Like a lot of people that are in this process, especially in the Silicon Valley Area, we were planning on using money from stock options and equity in our existing home to pay for this project. Unfortunately, Yahoo, my company, missed a quarterly number a couple of weeks ago which sent the stock price tumbling 25%. Goodbye granite, hello laminate.
The consistently rising interest rates haven’t helped either, so now we are at a fiscal cross roads. I strongly believe that YHOO is undervalued and that it will bounce back. Based on this belief, I don’t want to cash out the stock in order to pay for the majority of the construction (I don’t want to do that anyway due to the tax implications, but that is another issue). The equity in the house is still there and in good shape, but now, we are looking at the option of using a building loan versus an equity loan.
For those in the know, there are benefits to doing this either way. An equity loan is less expensive, however, the burden of making sure that the milestones (demolition complete, house framed, windows installed, etc.) outlined in the agreement are up to us. While we have a high level of confidence in our builders, we are still new at this and are sure to have enough screw-ups on our own without having to worry that our cabinents were hung correctly.

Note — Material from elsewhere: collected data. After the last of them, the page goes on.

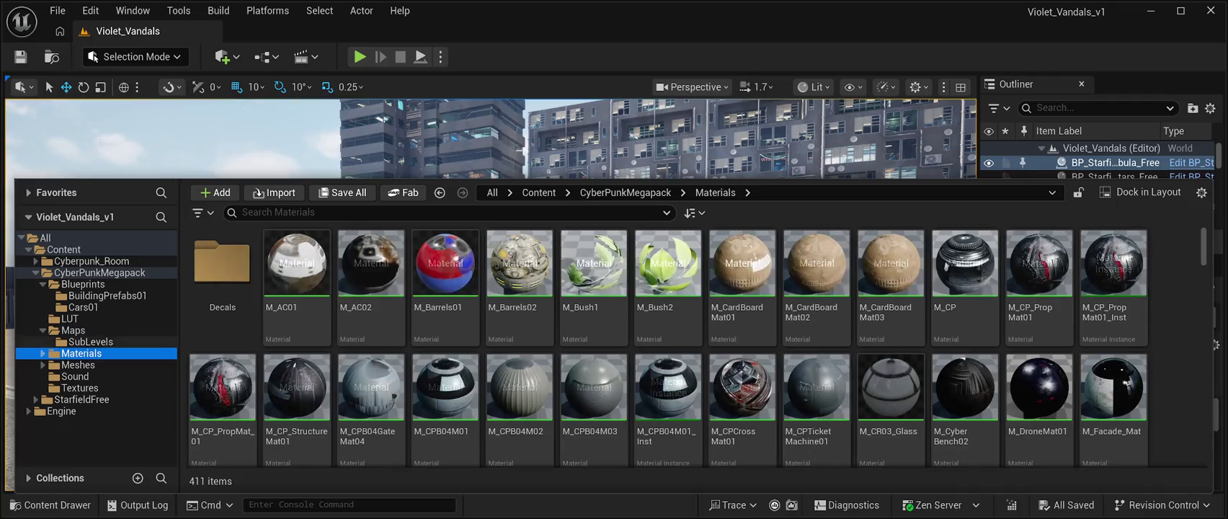
Step: Open Blueprints/BuildingPrefabs01 to list its 68 building blueprints
click(83, 284)
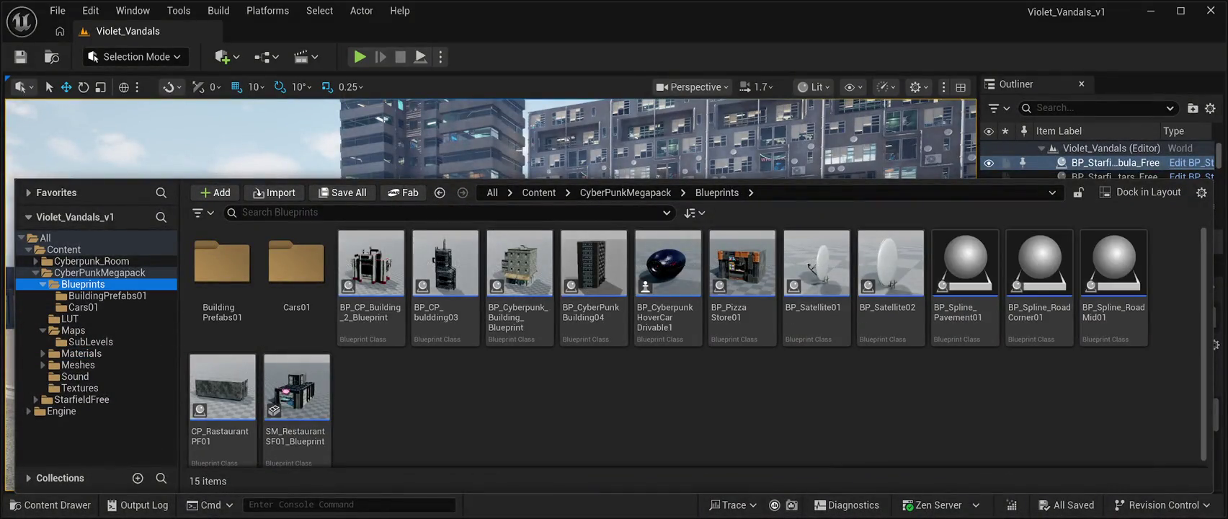
click(222, 267)
double_click(222, 266)
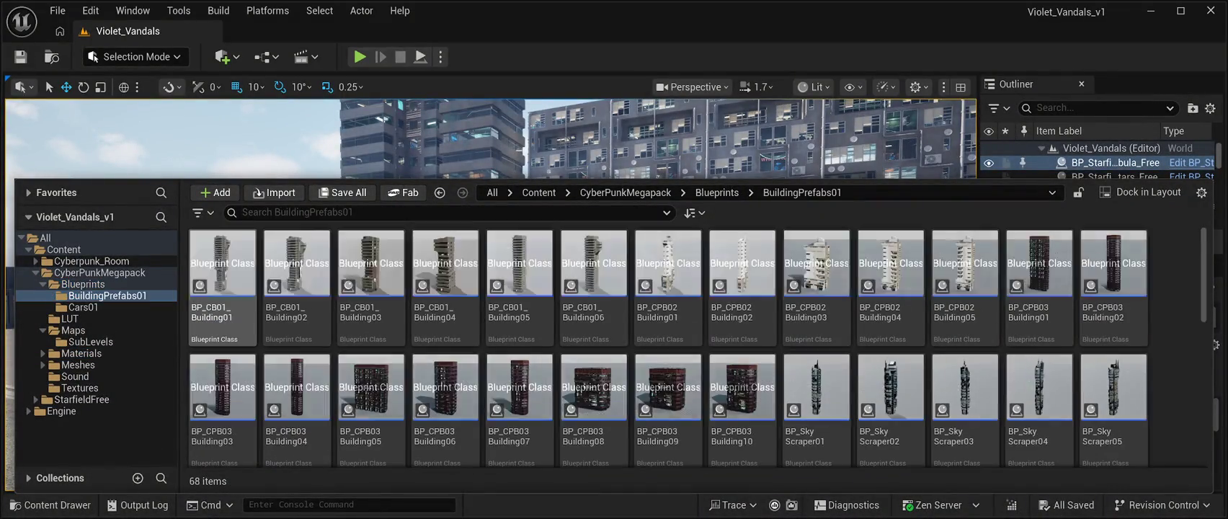
Step: Scroll through the BuildingPrefabs01 building prefabs
scroll(965, 403, down, 2)
scroll(965, 403, up, 2)
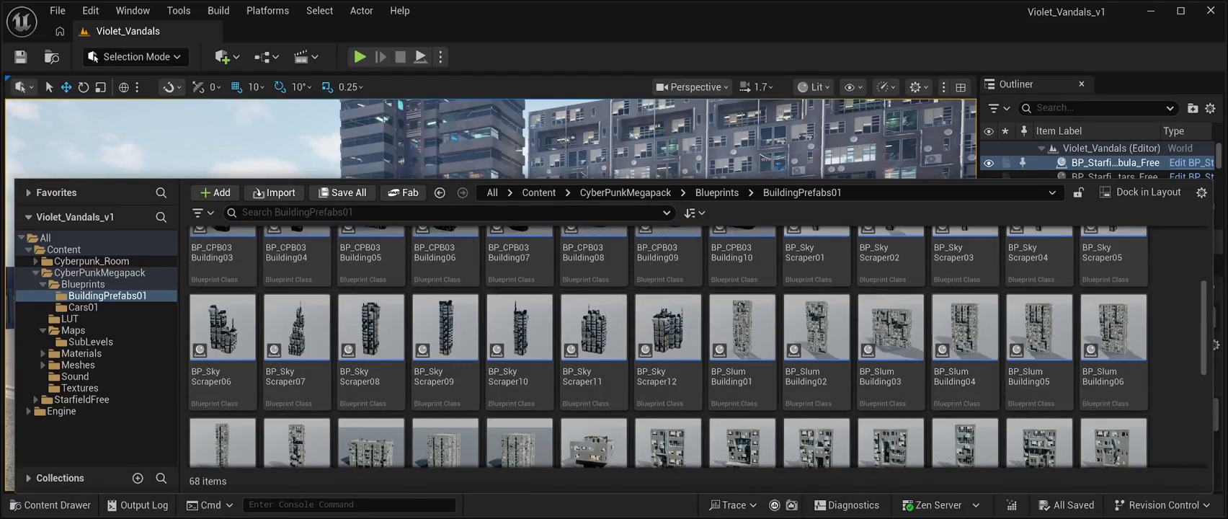
scroll(966, 346, down, 2)
scroll(890, 338, down, 4)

A building loan is slightly more expensive and would roll-up our insanely low current mortgage into a loan at today’s rates. However, we could get more money to do the project since the loan is based on the future value of the house. Also, the onus to be sure that things are being done correctly is up to the bank. When the builder claims to be finished, the bank sends someone out to confirm that it is done and then they cut a check.
Since I couldn’t tell home framing from picture framing, we are leaning towards the building loan, however, I’d love to get a consensus of how other people have paid for their projects and why. As I mentioned in my fiscal disclaimer, we aren’t rich, but we are ambitious and don’t mind a little extra leg work, for substantial savings over the long term. Any guidance would be appreciated.